-- Work to be completed --
Every record here should be printed again exactly.

-- Exercise material --
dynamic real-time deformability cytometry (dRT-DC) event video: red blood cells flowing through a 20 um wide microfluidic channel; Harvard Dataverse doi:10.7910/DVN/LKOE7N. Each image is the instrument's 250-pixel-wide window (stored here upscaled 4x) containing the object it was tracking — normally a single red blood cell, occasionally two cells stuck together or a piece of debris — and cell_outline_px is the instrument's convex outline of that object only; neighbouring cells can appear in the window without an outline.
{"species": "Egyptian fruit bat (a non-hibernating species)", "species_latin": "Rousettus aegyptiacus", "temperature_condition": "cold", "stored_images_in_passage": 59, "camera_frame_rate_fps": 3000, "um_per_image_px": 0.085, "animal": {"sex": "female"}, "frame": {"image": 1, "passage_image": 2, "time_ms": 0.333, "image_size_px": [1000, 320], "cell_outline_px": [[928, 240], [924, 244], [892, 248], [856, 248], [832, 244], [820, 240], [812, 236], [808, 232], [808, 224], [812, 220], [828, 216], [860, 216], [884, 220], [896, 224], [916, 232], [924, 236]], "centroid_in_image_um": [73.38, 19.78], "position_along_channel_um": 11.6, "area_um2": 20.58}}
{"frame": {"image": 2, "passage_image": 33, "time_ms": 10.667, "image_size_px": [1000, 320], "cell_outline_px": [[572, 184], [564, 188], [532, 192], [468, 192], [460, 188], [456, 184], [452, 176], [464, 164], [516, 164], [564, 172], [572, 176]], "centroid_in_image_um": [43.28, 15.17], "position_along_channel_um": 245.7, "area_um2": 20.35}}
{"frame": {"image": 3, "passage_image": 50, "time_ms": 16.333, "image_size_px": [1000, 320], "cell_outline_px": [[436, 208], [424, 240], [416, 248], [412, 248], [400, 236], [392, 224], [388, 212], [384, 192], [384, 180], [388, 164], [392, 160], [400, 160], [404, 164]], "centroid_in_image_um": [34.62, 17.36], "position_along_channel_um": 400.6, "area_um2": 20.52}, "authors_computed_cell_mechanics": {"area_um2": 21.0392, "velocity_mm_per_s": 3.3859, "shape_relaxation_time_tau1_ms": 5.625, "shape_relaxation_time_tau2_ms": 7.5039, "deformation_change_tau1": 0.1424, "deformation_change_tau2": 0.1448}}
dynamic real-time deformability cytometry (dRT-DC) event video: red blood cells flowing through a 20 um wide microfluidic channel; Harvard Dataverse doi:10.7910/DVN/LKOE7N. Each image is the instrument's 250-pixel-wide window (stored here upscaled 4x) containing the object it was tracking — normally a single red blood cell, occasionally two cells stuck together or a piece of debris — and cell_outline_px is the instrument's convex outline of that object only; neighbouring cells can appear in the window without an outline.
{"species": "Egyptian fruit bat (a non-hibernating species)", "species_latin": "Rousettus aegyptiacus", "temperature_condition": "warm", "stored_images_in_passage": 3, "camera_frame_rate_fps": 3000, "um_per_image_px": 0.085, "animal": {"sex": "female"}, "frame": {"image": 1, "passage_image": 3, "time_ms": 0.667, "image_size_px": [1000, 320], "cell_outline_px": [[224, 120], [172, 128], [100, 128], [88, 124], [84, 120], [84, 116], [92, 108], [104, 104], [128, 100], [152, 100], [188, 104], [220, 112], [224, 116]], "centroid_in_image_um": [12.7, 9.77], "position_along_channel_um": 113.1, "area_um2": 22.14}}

-- Result --
dynamic real-time deformability cytometry (dRT-DC) event video: red blood cells flowing through a 20 um wide microfluidic channel; Harvard Dataverse doi:10.7910/DVN/LKOE7N. Each image is the instrument's 250-pixel-wide window (stored here upscaled 4x) containing the object it was tracking — normally a single red blood cell, occasionally two cells stuck together or a piece of debris — and cell_outline_px is the instrument's convex outline of that object only; neighbouring cells can appear in the window without an outline.
{"species": "Egyptian fruit bat (a non-hibernating species)", "species_latin": "Rousettus aegyptiacus", "temperature_condition": "cold", "stored_images_in_passage": 59, "camera_frame_rate_fps": 3000, "um_per_image_px": 0.085, "animal": {"sex": "female"}, "frame": {"image": 1, "passage_image": 2, "time_ms": 0.333, "image_size_px": [1000, 320], "cell_outline_px": [[928, 240], [924, 244], [892, 248], [856, 248], [832, 244], [820, 240], [812, 236], [808, 232], [808, 224], [812, 220], [828, 216], [860, 216], [884, 220], [896, 224], [916, 232], [924, 236]], "centroid_in_image_um": [73.38, 19.78], "position_along_channel_um": 11.6, "area_um2": 20.58}}
{"frame": {"image": 2, "passage_image": 33, "time_ms": 10.667, "image_size_px": [1000, 320], "cell_outline_px": [[572, 184], [564, 188], [532, 192], [468, 192], [460, 188], [456, 184], [452, 176], [464, 164], [516, 164], [564, 172], [572, 176]], "centroid_in_image_um": [43.28, 15.17], "position_along_channel_um": 245.7, "area_um2": 20.35}}
{"frame": {"image": 3, "passage_image": 50, "time_ms": 16.333, "image_size_px": [1000, 320], "cell_outline_px": [[436, 208], [424, 240], [416, 248], [412, 248], [400, 236], [392, 224], [388, 212], [384, 192], [384, 180], [388, 164], [392, 160], [400, 160], [404, 164]], "centroid_in_image_um": [34.62, 17.36], "position_along_channel_um": 400.6, "area_um2": 20.52}, "authors_computed_cell_mechanics": {"area_um2": 21.0392, "velocity_mm_per_s": 3.3859, "shape_relaxation_time_tau1_ms": 5.625, "shape_relaxation_time_tau2_ms": 7.5039, "deformation_change_tau1": 0.1424, "deformation_change_tau2": 0.1448}}
dynamic real-time deformability cytometry (dRT-DC) event video: red blood cells flowing through a 20 um wide microfluidic channel; Harvard Dataverse doi:10.7910/DVN/LKOE7N. Each image is the instrument's 250-pixel-wide window (stored here upscaled 4x) containing the object it was tracking — normally a single red blood cell, occasionally two cells stuck together or a piece of debris — and cell_outline_px is the instrument's convex outline of that object only; neighbouring cells can appear in the window without an outline.
{"species": "Egyptian fruit bat (a non-hibernating species)", "species_latin": "Rousettus aegyptiacus", "temperature_condition": "warm", "stored_images_in_passage": 3, "camera_frame_rate_fps": 3000, "um_per_image_px": 0.085, "animal": {"sex": "female"}, "frame": {"image": 1, "passage_image": 3, "time_ms": 0.667, "image_size_px": [1000, 320], "cell_outline_px": [[224, 120], [172, 128], [100, 128], [88, 124], [84, 120], [84, 116], [92, 108], [104, 104], [128, 100], [152, 100], [188, 104], [220, 112], [224, 116]], "centroid_in_image_um": [12.7, 9.77], "position_along_channel_um": 113.1, "area_um2": 22.14}}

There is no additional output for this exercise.